By WILL WEISSERT, Associated Press

MEXICO CITY (August 8, 2001 4:23 p.m. EDT) - Farmers by the thousands marched through the Mexican capital Wednesday demanding subsidies and an end to free trade - the most direct challenge yet to President Vicente Fox's 8-month-old administration.

The march, on Mexican revolutionary Emiliano Zapata's birthday, was a show of force for the "old Mexico," opposed to the new, entrepreneurial nation that the businessman Fox has promised.

Even the protesters' rhetoric harked back to Zapata's 1910-1917 Revolution, which created the communal farms that served as the political backbone of the former ruling party, whose 71-year reign Fox ended in last year's elections.

Streams of farmers in straw hats and cowboy boots chanted "Zapata Lives! The struggle continues!" as they fanned out across the world's second-largest city to blockade government offices and shut down a half-dozen major boulevards.

"Rural Mexico could explode," said protest organizer Alvaro Lopez Rios, leader of the Agrarian Congress farm group. "This could take us to the edge of anarchy."

The farmers are suffering from a prolonged drought that has withered crops in northern Mexico and low prices for coffee, basic grains, sugar and tropical cash crops like bananas.

They complained that Fox has abandoned any pretense at making Mexico self-sufficient in food production, something to which the former ruling party at least paid lip service - largely to ensure farmers' political support.

"With the trade opening and in the framework of globalization, the government took the easy way out, saying, 'It's easier to buy cheap imports than to support expensive domestic production,"' Lopez Rios said.

Fox drew the battle lines sharply Tuesday, when he encouraged farmers to modernize, adopt new crops and rely less on government. He said he wanted to end "corruption, paternalism, political favoritism and bureaucracy" in farm policy.

But he showed no sign of stepping away from the two things that angered protesters most: his commitment to free-trade agreements that have let in cheap foreign grain and his close relationship with the United States.

"The United States and Canada protect their farmers with tariffs and subsidies," Martin Altorre, a 51-year-old banana and sugarcane farmer from southern Morelos state, said at a protest at Mexico City's Revolution monument.

"In Mexico, the farmers are getting hit hard, and Fox likes that."

Fox said Mexico doesn't have the money to compete in a subsidy race with developed countries, and that farmers should leave behind corn and change to crops where they have an advantage - like the winter-vegetable exports that made Fox's family wealthy.
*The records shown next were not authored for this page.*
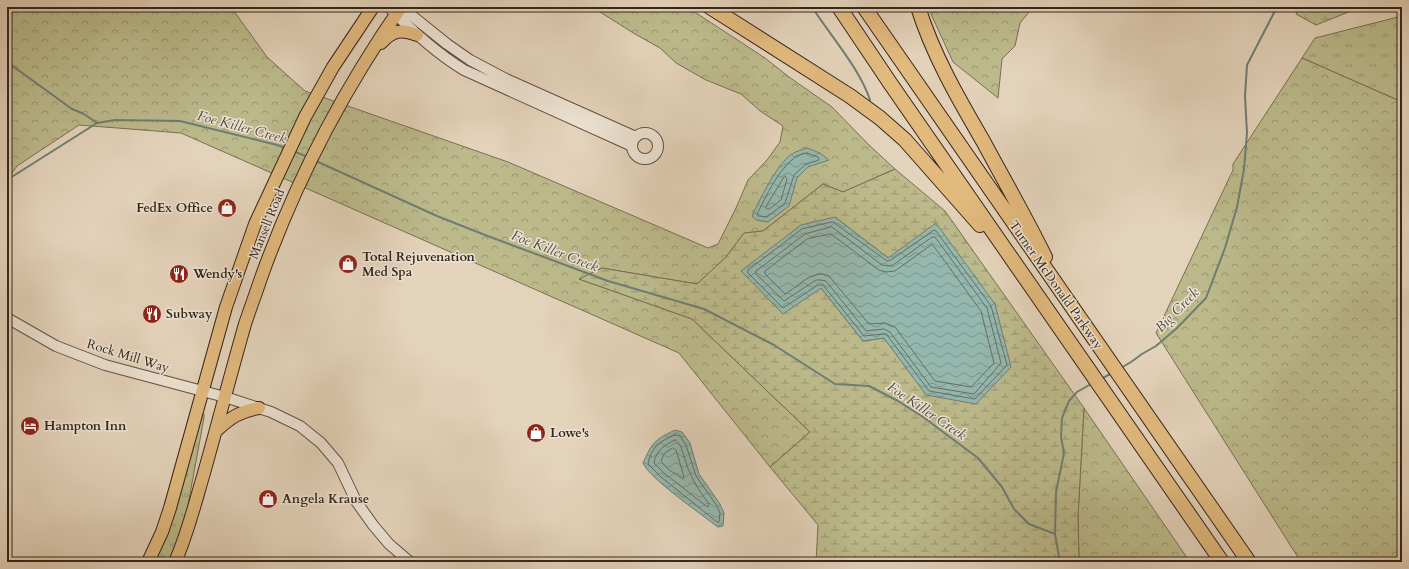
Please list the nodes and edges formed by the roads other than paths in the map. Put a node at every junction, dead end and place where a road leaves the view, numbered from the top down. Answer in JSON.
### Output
{"nodes":[{"id":1,"x":365,"y":7,"type":"edge"},
{"id":2,"x":373,"y":7,"type":"edge"},
{"id":3,"x":710,"y":7,"type":"edge"},
{"id":4,"x":839,"y":7,"type":"edge"},
{"id":5,"x":864,"y":7,"type":"edge"},
{"id":6,"x":918,"y":7,"type":"edge"},
{"id":7,"x":397,"y":9,"type":"edge"},
{"id":8,"x":417,"y":35,"type":"junction"},
{"id":9,"x":348,"y":43,"type":"junction"},
{"id":10,"x":367,"y":56,"type":"junction"},
{"id":11,"x":1020,"y":270,"type":"junction"},
{"id":12,"x":1068,"y":302,"type":"junction"},
{"id":13,"x":7,"y":318,"type":"edge"},
{"id":14,"x":202,"y":390,"type":"junction"},
{"id":15,"x":225,"y":397,"type":"junction"},
{"id":16,"x":259,"y":408,"type":"junction"},
{"id":17,"x":215,"y":432,"type":"junction"},
{"id":18,"x":148,"y":562,"type":"edge"},
{"id":19,"x":175,"y":562,"type":"edge"},
{"id":20,"x":410,"y":562,"type":"edge"},
{"id":21,"x":1222,"y":562,"type":"edge"},
{"id":22,"x":1249,"y":562,"type":"edge"}],
"edges":[{"from":1,"to":9,"type":"main road"},
{"from":2,"to":9,"type":"main road","name":"Mansell Road"},
{"from":3,"to":11,"type":"highway"},
{"from":4,"to":11,"type":"highway","name":"Turner McDonald Parkway"},
{"from":5,"to":12,"type":"highway","name":"Turner McDonald Parkway"},
{"from":6,"to":12,"type":"highway"},
{"from":7,"to":8,"type":"street"},
{"from":7,"to":8,"type":"street"},
{"from":7,"to":10,"type":"main road","name":"Mansell Road"},
{"from":8,"to":10,"type":"main road"},
{"from":9,"to":14,"type":"main road","name":"Mansell Road"},
{"from":10,"to":15,"type":"main road","name":"Mansell Road"},
{"from":11,"to":21,"type":"highway","name":"Turner McDonald Parkway"},
{"from":12,"to":22,"type":"highway","name":"Turner McDonald Parkway"},
{"from":13,"to":14,"type":"street","name":"Rock Mill Way"},
{"from":14,"to":15,"type":"street","name":"Rock Mill Way"},
{"from":14,"to":18,"type":"main road","name":"Mansell Road"},
{"from":15,"to":16,"type":"street","name":"Rock Mill Way"},
{"from":15,"to":17,"type":"main road","name":"Mansell Road"},
{"from":16,"to":17,"type":"main road"},
{"from":16,"to":20,"type":"street","name":"Rock Mill Way"},
{"from":17,"to":19,"type":"main road","name":"Mansell Road"}]}
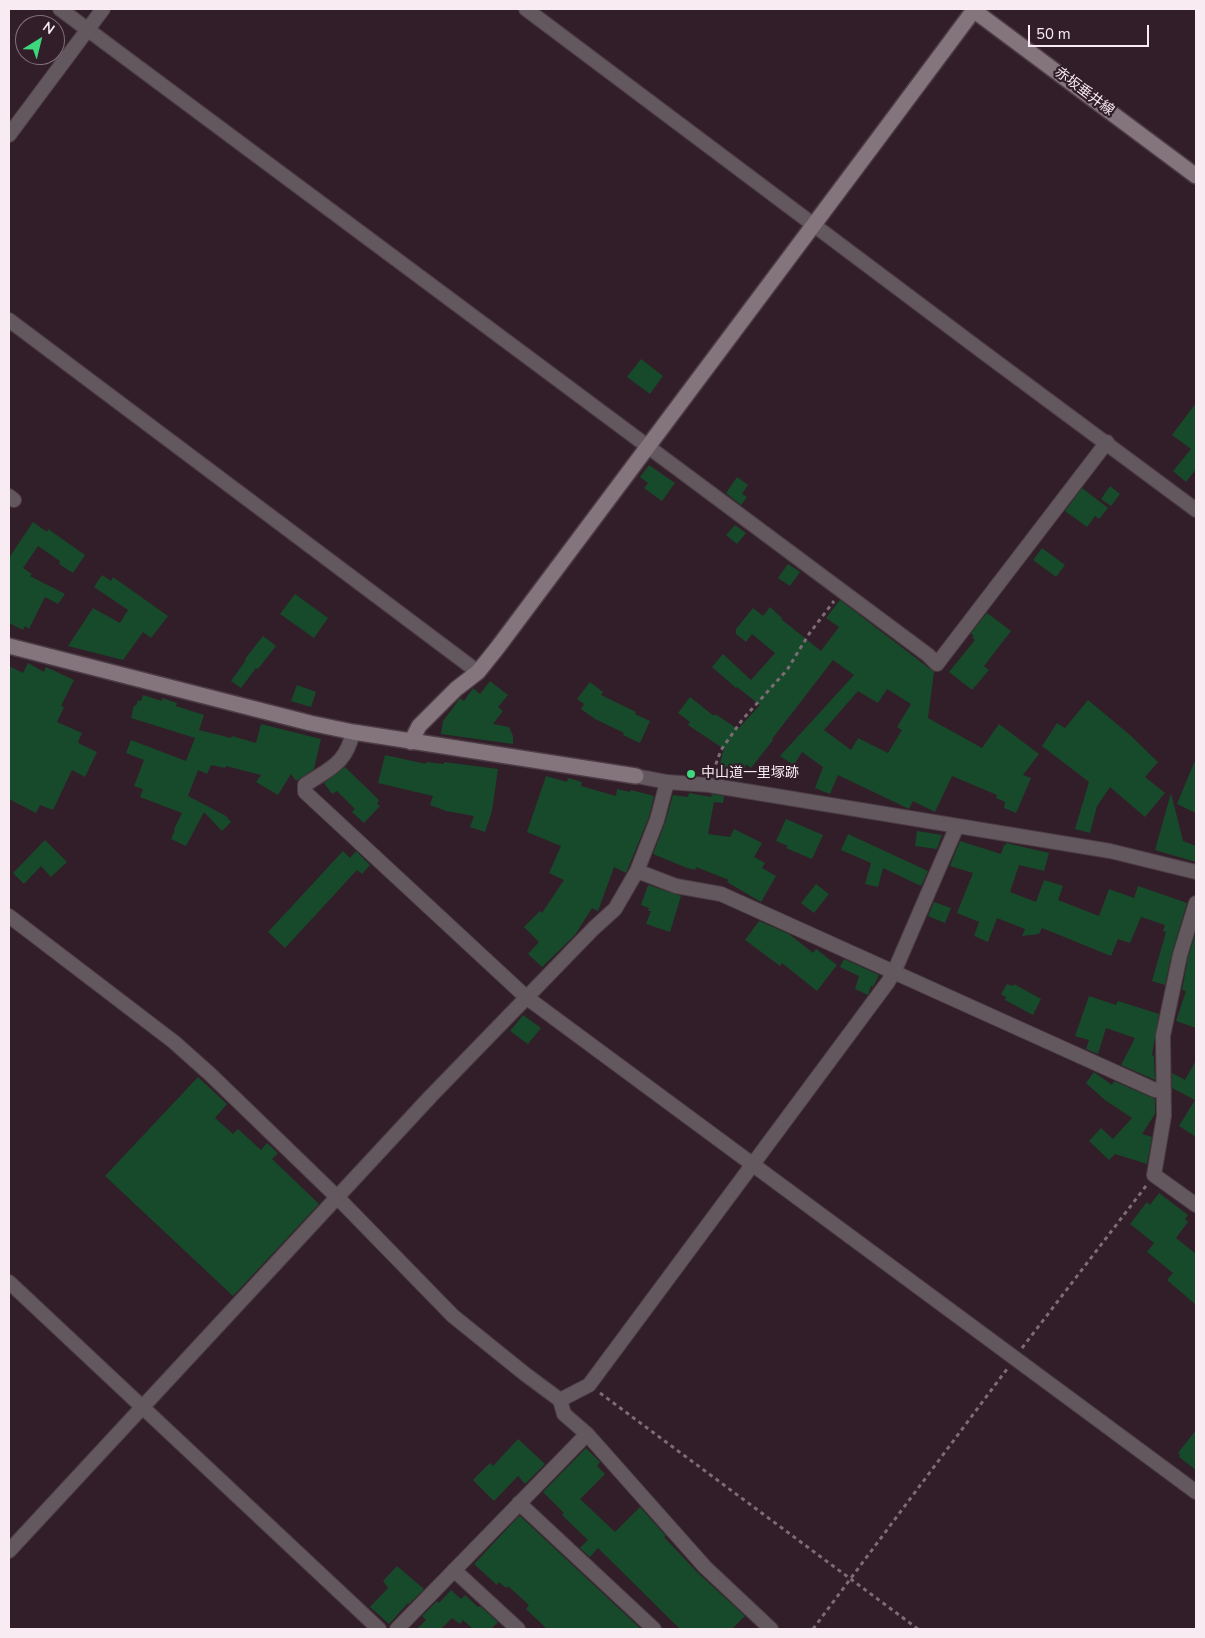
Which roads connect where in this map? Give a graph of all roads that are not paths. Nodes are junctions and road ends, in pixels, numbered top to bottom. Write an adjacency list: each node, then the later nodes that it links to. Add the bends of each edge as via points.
1 (60, 9): 5 (street)
2 (103, 9): 5 (street)
3 (526, 9): 8 (street)
4 (974, 9): 7 (street, 赤坂垂井線); 8 (street)
5 (88, 29): 6 (street); 11 (street)
6 (9, 135)
7 (1196, 176)
8 (815, 225): 10 (street); 11 (street)
9 (9, 320): 14 (street)
10 (1106, 442): 11 (street, via 937,664); 12 (street)
11 (646, 446): 14 (street)
12 (1196, 510)
13 (9, 646): 15 (street)
14 (478, 672): 16 (street, via 419,726)
15 (353, 732): 16 (street); 25 (street, via 341,760 305,785 305,792)
16 (411, 742): 17 (street)
17 (636, 776): 18 (street)
18 (666, 782): 19 (street, via 709,785); 20 (street, via 657,820)
19 (956, 826): 21 (street, via 1110,851); 24 (street)
20 (637, 871): 24 (street, via 676,886 721,894); 25 (street, via 616,909)
21 (1196, 872)
22 (1196, 903): 26 (street, via 1180,955 1163,1036)
23 (9, 916): 28 (street, via 174,1042)
24 (894, 972): 26 (street, via 1155,1090); 27 (street)
25 (526, 998): 27 (street); 28 (street)
26 (1164, 1091): 29 (street, via 1164,1116 1154,1175)
27 (753, 1164): 31 (street, via 589,1385); 34 (street)
28 (337, 1197): 31 (street, via 453,1316); 32 (street)
29 (1196, 1205)
30 (9, 1282): 32 (street)
31 (560, 1400): 33 (street, via 564,1414)
32 (143, 1407): 36 (street); 39 (street)
33 (587, 1434): 35 (street); 38 (street)
34 (1196, 1492)
35 (519, 1503): 37 (street); 42 (street)
36 (9, 1551)
37 (454, 1570): 40 (street); 41 (street)
38 (762, 1626)
39 (379, 1629)
40 (397, 1629)
41 (518, 1629)
42 (654, 1629)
Fox's administration says past policies encouraged farmers to waste scarce irrigation water on marginal land and to cut down the nation's forests.

He has offered to clear up Mexico's historic land-title problems so farmers can qualify for loans to modernize. But such measures may also tend to break up communal farms, whose owners were only recently allowed individual titles to their lots.

Such policies may prove difficult to implement in a country where corn is king and small farms are viewed as the prized legacy of the revolution, where "socialist agricultural schools" dot the countryside and the 19th-century agrarian movement still holds fast.

Indeed, Fox's pro-business, pro-U.S. policies seem to have awakened a thirst on the nation's left for a return to the old Mexico of rebellion and rural radicalism.

When farmers on the outskirts of Mexico City beat a man to death in June for allegedly trying to steal a religious image from their church, leftist Mexico City Mayor Andres Manuel Lopez Obrador almost wistfully described the act as "the deeply rooted Mexico, the Mexico we still haven't lost."

There were also hints that farm groups want Fox to return to the political past, when they served as the government's coddled allies in containing rural rage.

"We want to place our group at the head of this social movement," said Lopez Rios, "so it doesn't get out of hand and lead us to the threshold of anarchy."